The World Bank Tobacco Survey conducted in
1989-1995 shows that the Philippines is the most heavily taxed
among the Southeast Asian countries. The tobacco tax in the
Philippines is 63 per cent of the retail price. That of Thailand
is 62 per cent; Singapore, 61 percent; Vietnam, 36 percent;
Malaysia, 33 percent; Indonesia, 30 percent and Cambodia, 20
percent.
The tobacco tax in the Philippines is heavy
enough such that it accounts for 11 percent of total revenue
collections. The Bureau of Internal Revenues collected over P700
billion in taxes last year, some P85.2 billion of which is
estimated to come from tobacco products.
Limited to this fact, tobacco is a necessary
evil as far as revenues are concerned. The evil is the threat to
health. Medication for smoking-related diseases also takes a lot
of money but the government has not come up with estimates.
The fact that tobacco accounts for 11 percent
of total tax revenues does not necessarily mean that sin
products carry the burden of funding the needs of the state.
They just happen to be the favorite whipping boy because the
excise tax system is reasonably more efficient and therefore
applied to sin products and refined fuel.
The collection from sin products is
proportionately similar to fuel products, which is also another
favorite whipping boy.
The situation is that killer tobacco,
alcoholic beverages and fuel have carried the financial burden
of the state for as long as anybody can remember.
Almost every year, tax reform measures are
introduced. Almost always the biggest impact is on cigarettes
and alcoholic beverages.
While there are indications that consumption
of sin products are on the decline, unchecked population growth
actually multiplies the number of tobacco users.
So far the heavy tax burden on sin products
has not shown the telling effects of job losses as a result of
consumption decline. When they do, tax revenues will similarly
decline.
The heavy reliance for tax revenues on
tobacco is juxtaposed to the government’s own campaign of
reducing tobacco abuse. The state is in a bind.
A senior official in the BIR said that the
tax base should be expanded to reduce the reliance on tobacco
for revenues. He pointed out that nobody even wants to conduct a
study.
The annual tax reforms have not introduced
any new system that will make taxation equitable and fair.

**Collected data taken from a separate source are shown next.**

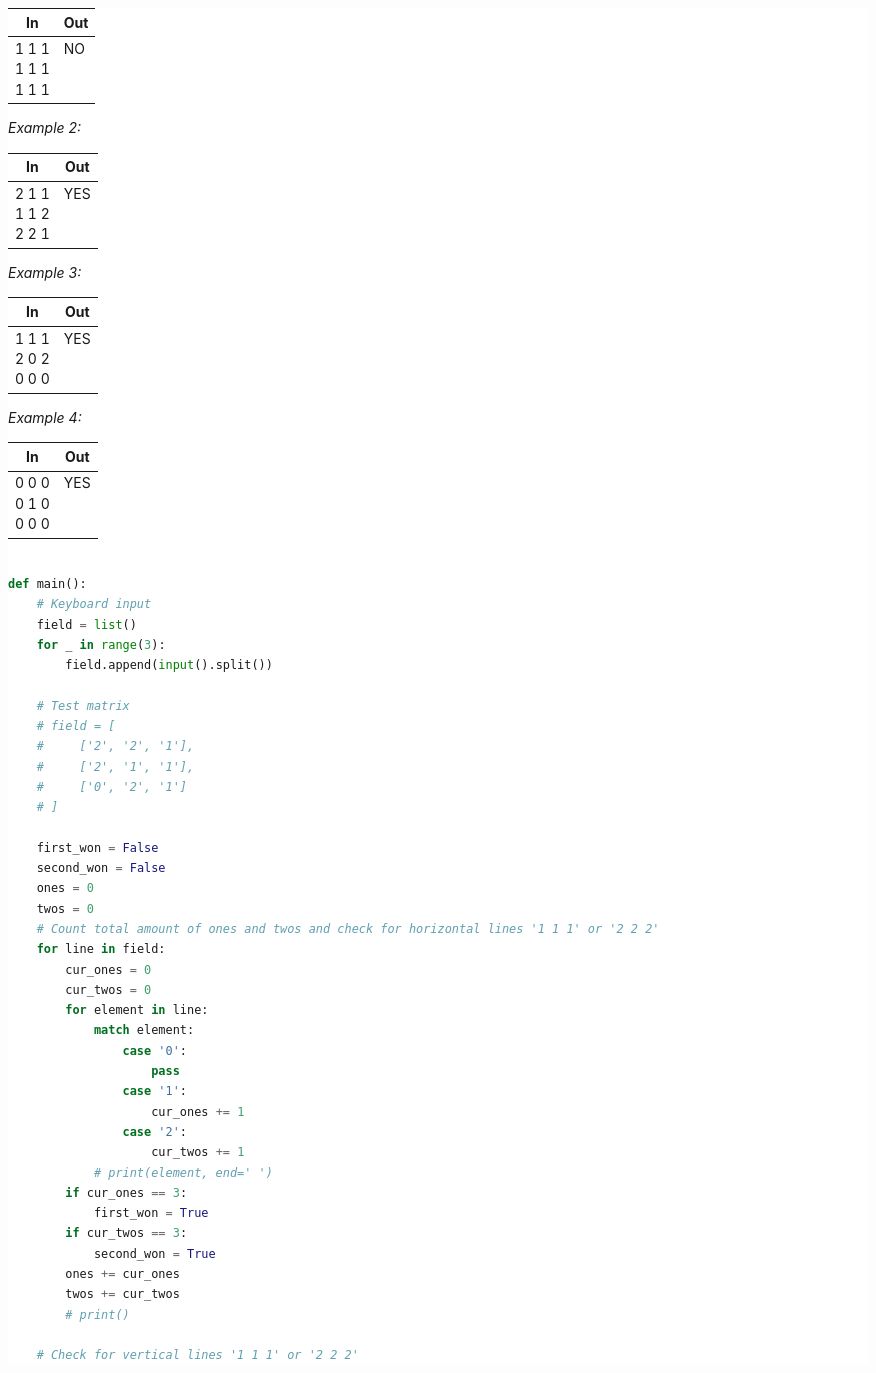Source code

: | In                       | Out |
|--------------------------|-----|
| 1 1 1<br> 1 1 1<br>1 1 1 | NO  |

<i>Example 2:</i>

| In                      | Out |
|-------------------------|-----|
| 2 1 1<br>1 1 2<br>2 2 1 | YES |

<i>Example 3:</i>

| In                      | Out |
|-------------------------|-----|
| 1 1 1<br>2 0 2<br>0 0 0 | YES |

<i>Example 4:</i>

| In                      | Out |
|-------------------------|-----|
| 0 0 0<br>0 1 0<br>0 0 0 | YES |

```python

def main():
    # Keyboard input
    field = list()
    for _ in range(3):
        field.append(input().split())

    # Test matrix
    # field = [
    #     ['2', '2', '1'],
    #     ['2', '1', '1'],
    #     ['0', '2', '1']
    # ]

    first_won = False
    second_won = False
    ones = 0
    twos = 0
    # Count total amount of ones and twos and check for horizontal lines '1 1 1' or '2 2 2'
    for line in field:
        cur_ones = 0
        cur_twos = 0
        for element in line:
            match element:
                case '0':
                    pass
                case '1':
                    cur_ones += 1
                case '2':
                    cur_twos += 1
            # print(element, end=' ')
        if cur_ones == 3:
            first_won = True
        if cur_twos == 3:
            second_won = True
        ones += cur_ones
        twos += cur_twos
        # print()

    # Check for vertical lines '1 1 1' or '2 2 2'
```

It appears from statistics that smoking and
drinking habits become easier to drop or minimize when the
prices are high and people do not have enough money to spare or
there are more pressing priorities than spending money on sin
products.
For example, in the "under P20,000" a year
income category, the expenditure on alcoholic beverage was P1.18
in 1997. The expense on the same product came down to 0.92 in
2006.
The same pattern appears to be true for
tobacco. In 1997, tobacco expenses under the same income
category was P1.70. By 2006, the expense was down to P1.27.
The trend continues even in the higher income
groups.
Those earning P20,000 is estimated to have
set aside P30 for liquor and those earning P30,000 about P40.
In the last category, the per capita expense
on tobacco was P2.224 in 1997. By 2006, the expense was down to
P1.181.
In the case of alcoholic beverages, the per
capita expense in 1997 was P1.33. It came down to P1.17 in 2006.
In the longer term, the country might see
itself with a dying tobacco industry. We cannot say the same of
liquor.
If that happens, hundreds of thousands of
tobacco planters will lose income. Workers in cigarette
factories will be furloughed.
Ancillary industries may similarly turn belly
up. People making carton boxes will go out of business or at
least see a declining demand.
A pack of cigarettes uses foil. Demand for
foil will also decline if the tobacco industry dies.
Tobacco may also be considered a tree of life
like the coconut. But it pays more taxes than coconut products.